Saved entries

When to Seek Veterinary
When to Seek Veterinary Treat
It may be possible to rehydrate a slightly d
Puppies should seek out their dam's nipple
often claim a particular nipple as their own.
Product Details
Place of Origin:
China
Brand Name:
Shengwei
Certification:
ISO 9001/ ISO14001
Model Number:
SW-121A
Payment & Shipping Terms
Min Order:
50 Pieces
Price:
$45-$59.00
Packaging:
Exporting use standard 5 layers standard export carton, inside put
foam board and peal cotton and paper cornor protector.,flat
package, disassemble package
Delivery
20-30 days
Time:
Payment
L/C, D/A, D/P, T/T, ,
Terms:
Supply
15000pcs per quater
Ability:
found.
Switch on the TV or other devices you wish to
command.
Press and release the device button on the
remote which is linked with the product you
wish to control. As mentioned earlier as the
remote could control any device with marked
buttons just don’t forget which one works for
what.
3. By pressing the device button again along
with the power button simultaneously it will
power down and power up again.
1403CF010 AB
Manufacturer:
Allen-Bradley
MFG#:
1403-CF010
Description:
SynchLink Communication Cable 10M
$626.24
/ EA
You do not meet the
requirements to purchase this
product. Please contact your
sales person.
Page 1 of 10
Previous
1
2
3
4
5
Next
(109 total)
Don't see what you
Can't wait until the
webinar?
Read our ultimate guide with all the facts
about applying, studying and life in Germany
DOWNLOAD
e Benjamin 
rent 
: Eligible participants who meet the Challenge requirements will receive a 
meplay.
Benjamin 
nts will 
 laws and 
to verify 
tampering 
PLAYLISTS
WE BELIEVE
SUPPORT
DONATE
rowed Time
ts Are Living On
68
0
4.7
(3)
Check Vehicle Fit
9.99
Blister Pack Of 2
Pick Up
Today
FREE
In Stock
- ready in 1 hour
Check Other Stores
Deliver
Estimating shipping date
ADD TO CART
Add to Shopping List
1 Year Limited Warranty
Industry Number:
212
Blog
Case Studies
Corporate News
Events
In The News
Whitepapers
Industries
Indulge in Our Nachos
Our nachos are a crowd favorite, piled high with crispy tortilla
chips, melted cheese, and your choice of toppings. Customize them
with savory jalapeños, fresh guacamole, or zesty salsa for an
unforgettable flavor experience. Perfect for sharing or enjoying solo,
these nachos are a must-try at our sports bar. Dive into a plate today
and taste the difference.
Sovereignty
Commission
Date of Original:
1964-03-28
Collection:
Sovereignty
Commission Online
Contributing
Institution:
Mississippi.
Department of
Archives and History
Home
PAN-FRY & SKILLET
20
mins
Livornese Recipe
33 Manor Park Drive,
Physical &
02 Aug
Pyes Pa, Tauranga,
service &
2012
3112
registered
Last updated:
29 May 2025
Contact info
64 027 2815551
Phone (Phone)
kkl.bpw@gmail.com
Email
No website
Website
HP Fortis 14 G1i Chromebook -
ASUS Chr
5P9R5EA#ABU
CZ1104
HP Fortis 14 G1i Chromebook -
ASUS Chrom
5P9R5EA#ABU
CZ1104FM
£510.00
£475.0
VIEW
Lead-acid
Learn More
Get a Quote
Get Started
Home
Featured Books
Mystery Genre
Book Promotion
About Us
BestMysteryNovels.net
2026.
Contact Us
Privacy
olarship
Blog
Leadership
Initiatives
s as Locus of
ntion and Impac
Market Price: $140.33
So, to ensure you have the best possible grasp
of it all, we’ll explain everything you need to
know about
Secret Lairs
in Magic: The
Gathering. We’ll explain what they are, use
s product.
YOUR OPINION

▶ _Exercise prompt_
Rewrite all the saved entries above, replacing every "Chromebook" with "Laptop" and leaving everything else unchanged.

▶ _Exercise response_
When to Seek Veterinary
When to Seek Veterinary Treat
It may be possible to rehydrate a slightly d
Puppies should seek out their dam's nipple
often claim a particular nipple as their own.
Product Details
Place of Origin:
China
Brand Name:
Shengwei
Certification:
ISO 9001/ ISO14001
Model Number:
SW-121A
Payment & Shipping Terms
Min Order:
50 Pieces
Price:
$45-$59.00
Packaging:
Exporting use standard 5 layers standard export carton, inside put
foam board and peal cotton and paper cornor protector.,flat
package, disassemble package
Delivery
20-30 days
Time:
Payment
L/C, D/A, D/P, T/T, ,
Terms:
Supply
15000pcs per quater
Ability:
found.
Switch on the TV or other devices you wish to
command.
Press and release the device button on the
remote which is linked with the product you
wish to control. As mentioned earlier as the
remote could control any device with marked
buttons just don’t forget which one works for
what.
3. By pressing the device button again along
with the power button simultaneously it will
power down and power up again.
1403CF010 AB
Manufacturer:
Allen-Bradley
MFG#:
1403-CF010
Description:
SynchLink Communication Cable 10M
$626.24
/ EA
You do not meet the
requirements to purchase this
product. Please contact your
sales person.
Page 1 of 10
Previous
1
2
3
4
5
Next
(109 total)
Don't see what you
Can't wait until the
webinar?
Read our ultimate guide with all the facts
about applying, studying and life in Germany
DOWNLOAD
e Benjamin 
rent 
: Eligible participants who meet the Challenge requirements will receive a 
meplay.
Benjamin 
nts will 
 laws and 
to verify 
tampering 
PLAYLISTS
WE BELIEVE
SUPPORT
DONATE
rowed Time
ts Are Living On
68
0
4.7
(3)
Check Vehicle Fit
9.99
Blister Pack Of 2
Pick Up
Today
FREE
In Stock
- ready in 1 hour
Check Other Stores
Deliver
Estimating shipping date
ADD TO CART
Add to Shopping List
1 Year Limited Warranty
Industry Number:
212
Blog
Case Studies
Corporate News
Events
In The News
Whitepapers
Industries
Indulge in Our Nachos
Our nachos are a crowd favorite, piled high with crispy tortilla
chips, melted cheese, and your choice of toppings. Customize them
with savory jalapeños, fresh guacamole, or zesty salsa for an
unforgettable flavor experience. Perfect for sharing or enjoying solo,
these nachos are a must-try at our sports bar. Dive into a plate today
and taste the difference.
Sovereignty
Commission
Date of Original:
1964-03-28
Collection:
Sovereignty
Commission Online
Contributing
Institution:
Mississippi.
Department of
Archives and History
Home
PAN-FRY & SKILLET
20
mins
Livornese Recipe
33 Manor Park Drive,
Physical &
02 Aug
Pyes Pa, Tauranga,
service &
2012
3112
registered
Last updated:
29 May 2025
Contact info
64 027 2815551
Phone (Phone)
kkl.bpw@gmail.com
Email
No website
Website
HP Fortis 14 G1i Laptop -
ASUS Chr
5P9R5EA#ABU
CZ1104
HP Fortis 14 G1i Laptop -
ASUS Chrom
5P9R5EA#ABU
CZ1104FM
£510.00
£475.0
VIEW
Lead-acid
Learn More
Get a Quote
Get Started
Home
Featured Books
Mystery Genre
Book Promotion
About Us
BestMysteryNovels.net
2026.
Contact Us
Privacy
olarship
Blog
Leadership
Initiatives
s as Locus of
ntion and Impac
Market Price: $140.33
So, to ensure you have the best possible grasp
of it all, we’ll explain everything you need to
know about
Secret Lairs
in Magic: The
Gathering. We’ll explain what they are, use
s product.
YOUR OPINION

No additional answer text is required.